In January, Scott selected Shea as city solicitor, responsible for the city’s law department. He also sits on the Board of Estimates with Scott, Mosby and Henry.

Shea said he plans to conduct a review of Cumming through a “deep dive” of data collection about “what the job is and how the job has been accomplished.”

He further said he will solicit the public through a written comment period “to provide feedback in a fair and evenhanded way.”

The final outcome is expected to be a written report of Cumming’s job performance, which Shea said he hopes to complete in October. The board will then go about reviewing the watchdog’s proposed FY22 budget prior to it being submitted to the Board of Estimates.

The City Council representatives on the board, Eric Costello and Sharon Green Middleton, today praised Shea for his thoroughness.

“I agree completely with everything you outlined.
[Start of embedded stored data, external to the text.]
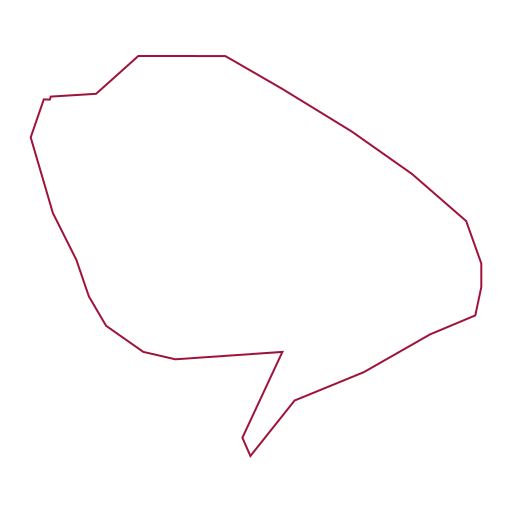 SVG path tracing the border of Plymouth
{"feature_id": "GBR-2141", "entity_name": "Plymouth", "entity_type": "Unitary Authority", "adm_level": 1, "iso_a3": "GBR", "parent_name": "United Kingdom", "parent_adm1": "", "projection": "albers", "projection_center": [-4.124, 50.392], "detail": "fine", "context": "isolated", "style": "outline", "palette": "rose", "viewbox_px": 512, "rotation_deg": 0, "n_neighbors": 0, "source": "natural_earth", "source_scale": "10m", "svg_char_len": 457}
<svg xmlns="http://www.w3.org/2000/svg" viewBox="0 0 512 512"><path d="M250.4,456.0L242.4,437.7L282.4,351.9L175.3,359.3L143.3,351.9L106.1,325.8L88.9,296.5L76.3,259.7L52.9,213.1L30.7,137.4L43.8,99.4L44.0,99.4L49.8,99.6L50.8,96.6L96.1,93.8L138.3,56.0L180.3,56.0L225.4,56.1L282.6,89.1L351.7,131.5L411.9,173.9L466.2,221.1L481.3,263.5L481.3,287.1L475.3,315.4L430.2,334.3L363.9,372.1L294.6,400.5L250.4,456.0Z" fill="none" stroke="#9f1239" stroke-width="2"/></svg>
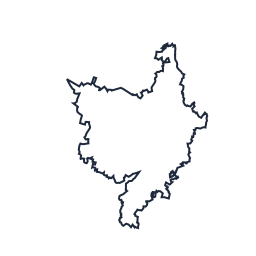 San Luis De Sincé, Sucre, Colombia, rotated 199°
{"feature_id": "7082276B69814222913428", "entity_name": "San Luis De Sincé", "entity_type": "district", "adm_level": 2, "iso_a3": "COL", "parent_name": "Colombia", "parent_adm1": "Sucre", "projection": "robinson", "projection_center": [-75.111, 9.253], "detail": "fine", "context": "isolated", "style": "outline", "palette": "slate", "viewbox_px": 256, "rotation_deg": 199, "n_neighbors": 0, "source": "geoboundaries", "source_scale": "gbopen_adm2", "svg_char_len": 5726}
<svg xmlns="http://www.w3.org/2000/svg" viewBox="0 0 256 256"><g transform="rotate(199 128 128)"><path d="M162.7,83.4L161.3,84.3L159.4,84.7L159.2,83.4L158.4,81.5L157.0,81.1L155.6,81.3L155.3,82.4L155.4,83.7L156.7,85.9L156.0,86.7L155.2,86.6L154.4,86.8L152.7,88.3L152.9,86.7L151.7,86.6L151.7,86.9L150.7,86.9L150.6,84.6L147.3,84.9L147.3,82.7L149.4,82.6L149.0,79.0L148.5,79.5L147.9,79.4L146.6,79.8L145.7,79.4L145.5,78.5L145.7,77.4L145.4,77.0L144.6,78.2L143.7,78.8L143.2,76.4L140.5,76.9L137.1,76.7L136.3,78.1L135.9,76.4L135.2,75.7L134.3,75.7L132.5,76.4L132.1,75.4L132.2,74.9L130.4,75.0L129.8,74.2L129.3,74.9L129.2,74.7L127.4,75.2L126.2,77.9L125.4,76.1L123.5,74.4L122.7,73.1L121.9,72.6L120.9,72.3L119.0,73.2L118.0,73.3L114.4,77.0L115.7,79.7L115.0,80.2L114.9,82.7L111.4,82.1L110.7,83.2L110.1,83.6L108.4,86.3L106.5,87.4L103.1,90.1L105.4,82.6L106.4,81.5L106.7,80.2L107.4,79.0L109.1,78.5L109.9,77.9L110.4,76.6L111.8,74.7L110.0,69.2L109.9,69.3L108.9,68.2L108.4,68.1L111.0,63.8L113.2,61.8L113.9,60.9L113.5,58.3L112.9,57.6L112.4,57.4L111.1,57.5L110.9,57.8L110.5,57.6L110.3,57.2L110.4,56.9L109.8,55.8L109.2,56.2L108.5,56.2L108.5,54.4L108.9,54.4L107.7,53.1L108.4,51.3L108.2,50.8L108.5,47.5L107.6,45.3L106.5,44.8L106.5,44.4L106.2,44.2L106.1,43.5L106.4,43.4L106.4,43.2L105.9,43.1L105.8,42.4L106.2,42.2L105.8,42.3L105.7,41.5L105.2,41.4L105.3,41.2L105.7,41.3L106.2,40.8L106.2,40.4L105.9,40.4L106.1,39.4L106.3,39.4L106.3,37.9L105.6,37.5L104.9,36.3L103.8,36.4L102.4,34.7L100.8,34.0L100.5,34.0L98.6,36.9L96.0,36.9L92.9,35.2L92.2,38.1L89.6,36.3L89.5,37.0L87.9,36.6L85.9,36.7L86.3,37.6L86.7,40.7L87.4,41.6L88.4,41.4L88.8,41.8L88.7,43.1L89.5,45.4L89.7,47.1L92.6,47.4L93.0,48.5L93.9,48.7L93.9,49.4L92.7,52.8L92.5,53.9L90.6,53.9L89.4,54.4L88.3,54.4L87.3,57.0L87.8,59.0L85.8,59.4L85.0,61.3L85.2,63.1L86.8,64.2L86.9,64.7L84.0,65.6L81.5,68.4L84.0,71.8L84.3,73.7L84.1,73.7L83.9,75.5L82.6,75.8L82.7,73.5L82.2,71.4L80.9,71.0L79.9,71.9L80.7,75.9L80.7,77.8L79.4,77.1L78.8,78.3L76.8,78.7L73.8,77.5L73.7,73.5L71.1,74.4L66.5,74.6L67.1,79.4L68.4,80.1L68.5,80.8L69.1,80.9L69.7,82.1L70.9,82.3L72.0,82.9L72.1,83.1L71.2,84.1L71.0,85.1L71.7,85.6L72.8,85.3L74.3,86.0L74.3,88.9L70.1,88.1L68.5,91.2L69.2,91.1L69.8,91.4L70.8,92.6L70.6,93.1L69.6,94.0L68.5,94.2L67.2,95.7L65.9,95.6L64.5,97.5L65.1,98.2L65.5,97.8L66.4,97.7L68.4,99.2L70.4,96.5L70.7,96.8L71.5,95.5L72.2,95.0L73.5,98.1L72.2,99.2L73.0,100.2L71.8,101.9L69.2,99.1L68.9,99.7L68.5,101.0L69.2,101.0L68.5,103.2L68.3,103.1L68.3,106.4L63.6,110.2L66.4,111.1L65.3,112.4L64.5,112.4L64.8,113.5L61.8,114.3L61.7,113.5L61.2,113.6L61.4,114.1L61.1,114.4L61.3,114.7L58.9,116.5L59.6,118.2L59.5,119.7L61.8,121.9L62.3,122.7L62.3,123.1L61.4,125.1L62.5,125.3L62.8,127.2L63.2,127.7L63.4,128.8L64.8,129.5L66.6,132.6L65.6,132.8L64.7,133.6L64.0,133.8L63.1,136.9L64.4,137.4L64.5,138.0L64.2,139.8L64.6,140.7L63.4,140.8L64.1,144.4L62.9,144.5L63.8,146.2L65.0,147.6L63.6,148.3L63.9,149.8L62.1,150.7L59.5,151.0L57.1,153.2L54.9,153.7L55.3,154.8L55.3,156.5L55.9,158.5L55.7,160.6L57.1,163.1L56.9,164.9L57.8,166.2L60.3,167.6L60.5,166.9L60.2,167.1L59.9,167.0L60.0,166.7L59.3,166.7L61.4,164.4L62.1,161.5L62.5,161.5L64.9,162.0L66.0,162.9L68.0,165.0L68.6,164.1L69.5,164.7L71.1,164.8L71.2,165.1L71.8,164.8L73.6,167.0L72.1,170.2L73.5,171.2L73.3,173.1L73.8,173.7L75.1,171.9L75.9,168.7L78.0,168.5L79.2,168.7L79.7,167.9L81.8,168.5L83.6,170.1L84.5,171.8L84.1,172.5L84.6,173.5L84.4,174.1L85.8,174.9L86.3,176.7L86.9,177.1L86.8,178.0L87.3,178.2L87.5,177.9L87.7,178.0L87.4,178.3L87.6,179.2L88.5,179.3L88.9,179.8L88.4,182.4L89.1,185.6L91.4,186.4L93.0,186.2L92.9,188.5L92.5,189.8L92.8,191.4L92.7,192.7L91.7,193.6L92.6,195.5L92.2,197.0L94.6,197.2L96.3,198.7L98.2,199.4L100.8,200.9L101.9,202.4L102.1,204.2L102.9,205.5L103.5,206.3L105.2,207.6L105.9,208.6L106.8,211.2L107.5,212.6L107.3,212.8L108.4,215.8L108.9,218.2L110.4,221.2L110.9,220.7L110.8,221.2L111.1,221.4L112.2,220.7L113.6,222.0L114.6,219.4L115.1,219.2L115.1,219.7L116.7,218.8L116.8,218.5L117.5,219.0L118.2,220.6L120.4,218.3L119.1,218.3L119.0,217.6L118.4,217.4L118.5,216.8L119.4,216.9L120.7,216.3L120.9,216.5L121.4,216.2L121.4,215.2L122.0,214.5L120.9,214.4L119.2,214.7L120.6,212.5L120.6,211.3L123.3,210.0L125.9,209.4L125.1,206.5L125.2,202.8L123.2,203.2L121.5,202.4L119.0,205.7L118.3,204.1L118.2,203.2L115.5,202.0L115.0,202.0L113.7,206.4L112.7,207.2L110.3,203.9L115.0,201.7L116.1,200.6L114.9,199.1L115.2,198.3L114.9,197.8L115.6,197.5L114.2,195.6L113.5,193.1L115.1,193.0L115.7,192.6L116.8,191.1L118.7,190.5L119.3,188.8L119.8,188.4L118.5,187.6L117.8,186.0L117.8,185.1L118.6,184.4L118.6,183.1L117.6,182.0L117.3,180.3L118.9,174.2L118.7,173.4L117.2,170.7L120.3,168.2L120.9,169.1L122.6,170.4L125.3,168.0L125.5,168.4L126.1,168.2L126.5,165.6L127.0,165.5L124.7,163.4L125.8,160.1L128.1,160.4L129.6,161.5L130.6,162.7L131.8,161.4L134.3,161.4L134.2,160.7L134.5,160.7L145.4,163.4L147.9,163.6L155.5,158.2L155.9,158.7L159.3,157.8L159.4,156.1L161.5,158.0L163.8,159.4L166.9,154.6L167.6,154.4L167.7,156.5L168.0,156.8L170.1,157.1L172.2,156.9L175.1,158.7L174.4,160.9L174.4,164.9L176.8,164.8L176.8,159.4L177.3,156.9L180.3,157.3L181.0,157.1L183.9,154.4L184.0,153.9L186.4,155.5L187.6,151.5L201.0,154.1L201.1,153.8L197.0,149.9L193.5,147.2L191.1,146.4L190.7,143.9L189.4,143.4L188.0,143.5L185.1,145.0L185.4,138.6L185.0,136.2L186.4,134.0L187.6,133.5L182.2,131.7L182.3,130.9L182.6,130.7L181.9,128.1L181.1,126.8L179.0,125.8L176.2,125.2L175.7,124.8L175.5,124.4L175.5,121.0L174.9,117.0L169.8,117.2L170.0,120.0L166.7,120.9L166.4,119.7L164.1,116.4L164.0,115.4L165.5,109.4L165.5,106.6L166.2,105.0L164.3,103.5L163.5,103.7L162.8,104.4L161.8,104.6L161.3,102.4L160.4,100.6L164.3,98.5L165.8,97.9L167.9,97.8L168.2,95.5L167.5,91.5L165.9,89.6L166.0,87.6L164.4,87.5L163.3,86.5L163.1,84.2L162.7,83.4Z" fill="none" stroke="#1e293b" stroke-width="2"/></g></svg>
You clearly had goals and objectives for us and for the inspector general, and I think this is a great start,” said Middleton.

She added that the ethics disclosure statements required of her and other board members should allay any concerns by the public about potential conflicts of interest.

UPDATE: In a statement released after today’s meeting, Cumming said her letter to Shea and the advisory board “was an attempt to highlight recent issues involving the independence of the Inspector General’s Office in Baltimore County.

“The make-up of the proposed Baltimore County Board was very similar to the Baltimore City Advisory Board with five elected or appointed members of City government.

“The letter from the president of the Association of Inspectors General addressed the concerns of political oversight and independence. As the Inspector General of Baltimore City, I wanted to make a record that these issues also exist in Baltimore.”